La question se pose de savoir pour quelles raisons et selon quelles étapes le Groupe information asiles décida de systématiser le contentieux de l’internement psychiatrique qui, avant les années 80, n’était pas développé. En effet entre les premières années de la loi du 30 juin 1838, et le début des années 1980, soit en plus de 140 ans (!), on ne compte guère que quelques dizaines de décisions judiciaires concernant le champ de l’internement psychiatrique et seulement une poignée de décisions qui frayent un début de jurisprudence. Autant dire qu’on se trouve au début des années 1980 devant un désert jurisprudentiel.

Au contraire, et du fait de l’action pionnière systématique du Groupe information asiles, entre le début des années 1980 et la fin des années 2000, ce terrain juridique qui est expérimental, connaît environ un millier de décisions juridiques diverses, faisant droit à des requêtes d’internés ou d’anciens internés ayant saisi les juridictions de l’arbitraire des mesures qu’ils ont subies. Ces décisions recouvrent surtout des contentieux a posteriori en annulation des décisions de placements psychiatriques devant les juridictions administratives, mais aussi quoiqu’en nombre moins important des décisions de sortie immédiate d’internement psychiatrique, des décisions indemnitaires devant les juridictions civiles, ainsi que des décisions de la Cour européenne des droits de l’homme.
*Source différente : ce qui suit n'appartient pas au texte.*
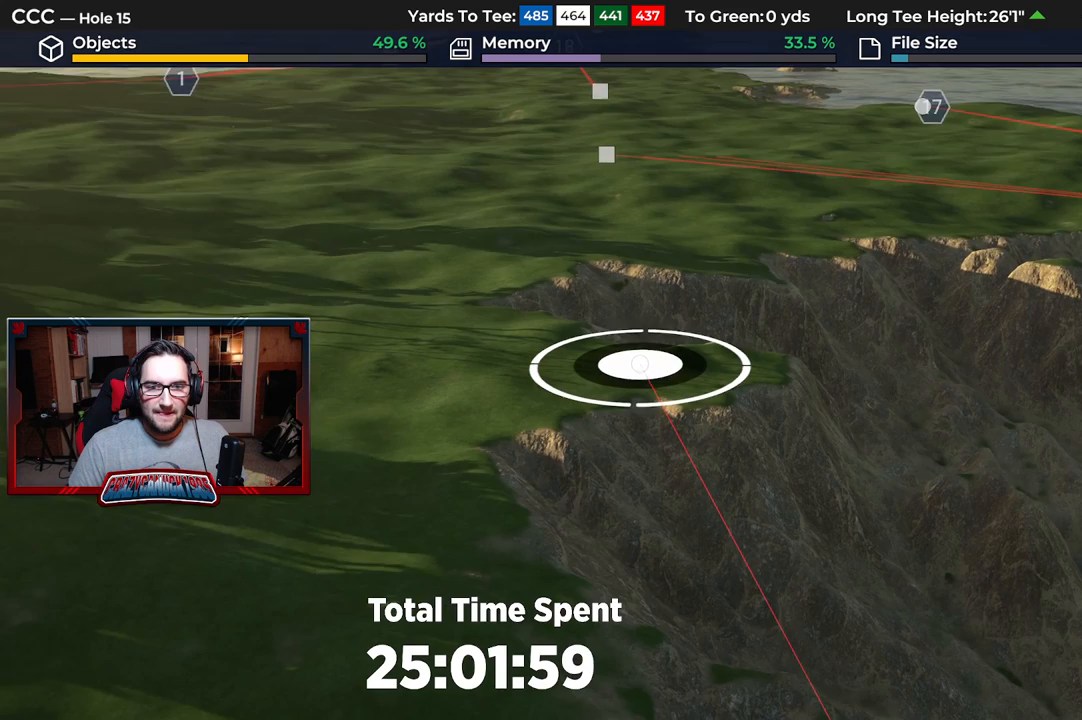
{"buttons": [], "left_stick": "center", "right_stick": "center", "events": [[267, "right_stick", "center"]]}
Précisons encore qu’entre 1988 et 2007, période durant laquelle Philippe Bernardet systématise la saisine de la Commission européenne des droits de l’homme en matière d’internement psychiatrique arbitraire, tout d’abord dans le cadre du Groupe information asiles, puis à partir de cette association, on compte plus d’une cinquantaine de condamnations de la France par la Cour européenne des droits de l’homme. La France est ainsi, à la fin des années 2000, l’État européen le plus condamné, en matière d’internement psychiatrique arbitraire, par la Cour de Strasbourg.
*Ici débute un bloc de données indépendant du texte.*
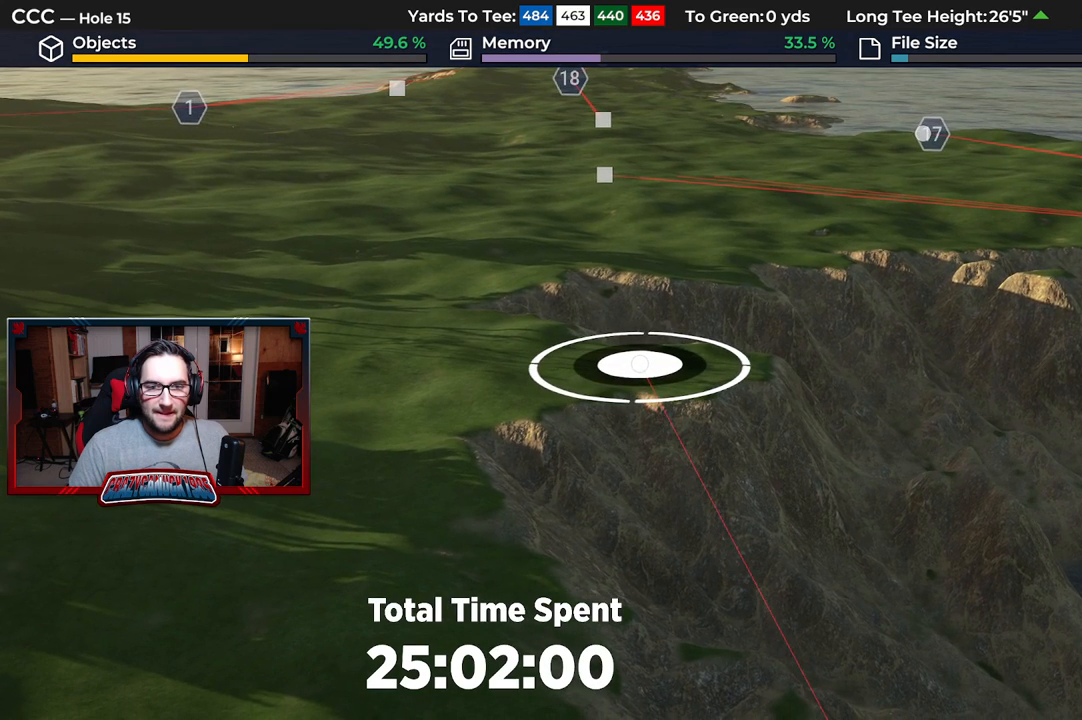
{"buttons": ["R2"], "left_stick": "center", "right_stick": "up", "events": [[183, "R2", "down"], [433, "right_stick", "up"]]}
C’est l’histoire de cette lutte pionnière, essentiellement juridique mais au fond très politique, que j’essaye de synthétiser dans cet article.
 

II.- Les années héroïques : l’après mai 68

Une citation de la brochure programmatique, « Psychiatrie, la peur change de camp », publiée en octobre 1973 par le Groupe information asiles (GIA), alors formé essentiellement de soignants en psychiatrie en dissidence avec leur corporation, donne une idée de ce qui se passe dans l’après mai 68, sur le terrain de l’internement psychiatrique :

« Un silence incroyable, véritablement scandaleux, règne sur l’ensemble de l’appareil asilaire. Un silence sans comparaison possible avec celui qui est imposé aux autres institutions totalitaires de la société capitaliste. (…) La loi [du 30 juin 1838 sur l’enfermement des aliénés] ne lutte pas contre la maladie mentale, mais contre les malades mentaux. Le GIA lutte pour l’abrogation de cette loi. (…) Nous croyons que le recours au tribunal peut cristalliser, à un moment donné, un rapport de force et que le juge peut céder (cf. affaire L.) ». Il est ici question de l’affaire de l’internement abusif de Mme Lavable en février 1973 au CHS Perray-Vaucluse (Essonne), qui fut la première affaire d’internement arbitraire portée par le GIA devant les juridictions. Cette affaire fut tranchée en 1975 par une condamnation indemnitaire de l’État.

Au contraire du GISTI (Groupe d’information et de soutien aux travailleurs immigrés), initié en 1972, dans la lancée du Groupe d’information sur les prisons (GIP) formé en février 1971, le Groupe information asiles (GIA) connaît un début problématique et conflictuel. Le GIA des années 1970, dites ici « années héroïques », est pris entre l’hégémonie de la parole des professionnels du champ psychiatrique qui ont toute la visibilité politique et médiatique de cette période antipsychiatrique, et la difficile émergence d’une parole propre aux patients psychiatriques vus en tant que « psychiatrisés en lutte », selon le titre de l’organe de presse du GIA entre 1975 et 1979 [4].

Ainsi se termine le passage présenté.